There weren’t many points of agreement between the two contenders in the brutal 2016 presidential campaign, but the need to invest in infrastructure offered a rare moment of harmony.
That’s why we expect Congress to put forward a massive public works bill, an issue that should receive strong bipartisan support.
Since Election Day, the president-elect has renewed his commitment to this kind of investment, and his rhetorical focus has on building roads, bridges and airports, a 21st-century reprise of the massive interstate highway system project started during the Eisenhower administration.
That kind of investment is important, but the new administration should not stop there. It’s time for a real 21st-century infrastructure program: one that focuses on bringing high-speed, broadband internet to rural areas.
Reliable internet service is as important to economic development today as the highway system was in the 1950s. Connecting rural areas to the world creates business opportunities in places that have lost traditional jobs. More people move to areas that have high-speed internet capacity, and they often bring jobs with them.
Broadband investment also provides more opportunities to start new businesses, and not just ones in “tech” fields. Retail, hospitality, agriculture, medicine and a wide range of other enterprises rely on their ability to share information quickly and dependably.
A strong commitment to rural infrastructure would bring the economic recovery into areas that have been left behind during the economic recovery that started in 2009. Places like rural Maine, which have been hard hit by a loss of manufacturing jobs, would benefit more from investment in high-speed internet in their towns than they would from expensive airport overhauls in New York or Boston.
Internet expansion has a proven impact on economic development. According to a study by the Information & Technology and Innovation Foundation, 250,000 jobs are created for every $5 billion in infrastructure development; with every percentage point increase in new broadband distribution, employment expands by 300,000 jobs.
Maine was the beneficiary of a major investment in broadband infrastructure with the 2012 construction of the Three Ring Binder, a 1,100-mile system of fiber optic cable that was built with a $25.4 million federal grant and $7 million in private investment. The project provides the core of a 10-gigabit network that serves 110,000 homes, but it passes by many more that don’t have the ability to connect.

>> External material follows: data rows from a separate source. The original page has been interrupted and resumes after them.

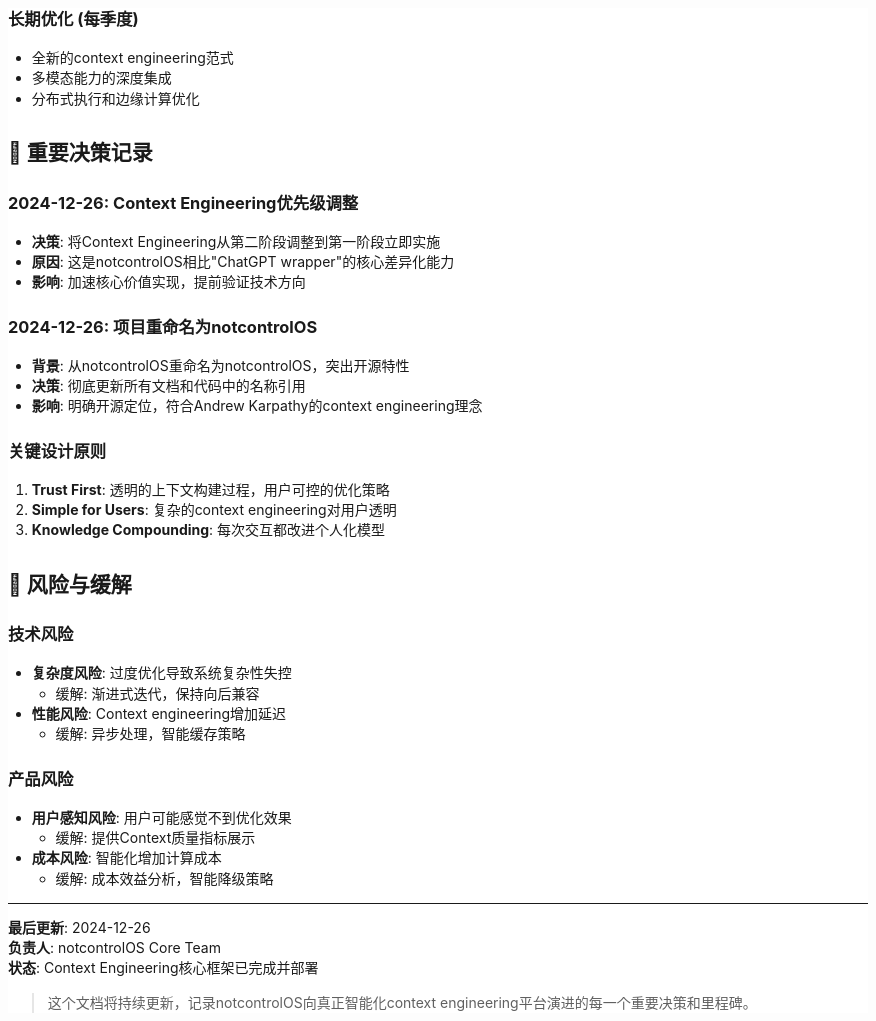 ### 长期优化 (每季度)
- 全新的context engineering范式
- 多模态能力的深度集成
- 分布式执行和边缘计算优化

## 📝 重要决策记录

### 2024-12-26: Context Engineering优先级调整
- **决策**: 将Context Engineering从第二阶段调整到第一阶段立即实施
- **原因**: 这是notcontrolOS相比"ChatGPT wrapper"的核心差异化能力
- **影响**: 加速核心价值实现，提前验证技术方向

### 2024-12-26: 项目重命名为notcontrolOS
- **背景**: 从notcontrolOS重命名为notcontrolOS，突出开源特性
- **决策**: 彻底更新所有文档和代码中的名称引用
- **影响**: 明确开源定位，符合Andrew Karpathy的context engineering理念

### 关键设计原则
1. **Trust First**: 透明的上下文构建过程，用户可控的优化策略
2. **Simple for Users**: 复杂的context engineering对用户透明
3. **Knowledge Compounding**: 每次交互都改进个人化模型

## 🚨 风险与缓解

### 技术风险
- **复杂度风险**: 过度优化导致系统复杂性失控
  - 缓解: 渐进式迭代，保持向后兼容
- **性能风险**: Context engineering增加延迟
  - 缓解: 异步处理，智能缓存策略

### 产品风险  
- **用户感知风险**: 用户可能感觉不到优化效果
  - 缓解: 提供Context质量指标展示
- **成本风险**: 智能化增加计算成本
  - 缓解: 成本效益分析，智能降级策略

---

**最后更新**: 2024-12-26  
**负责人**: notcontrolOS Core Team  
**状态**: Context Engineering核心框架已完成并部署

> 这个文档将持续更新，记录notcontrolOS向真正智能化context engineering平台演进的每一个重要决策和里程碑。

“It’s like having a highway with no exit ramps,” said Maine Sen. Angus King, an advocate for rural broadband expansion. “We’ve got a tremendous backbone, but we need to solve the ‘last-mile’ problem.”
King, an independent, has assembled a bipartisan group of senators in the Senate Broadband Caucus, which is working to get places like rural Maine connected with the rest of the world. He says that there is no one solution for the problem, but there is a need for public investment and policies that encourage private entities to complete the system.
A major infrastructure program that does not put significant resources into rural broadband will not do for 21st-century America what the highway program did for this nation in the 20th.
King and his colleagues should keep pushing to let the whole country benefit from the economic opportunity that has been unleashed by the information revolution.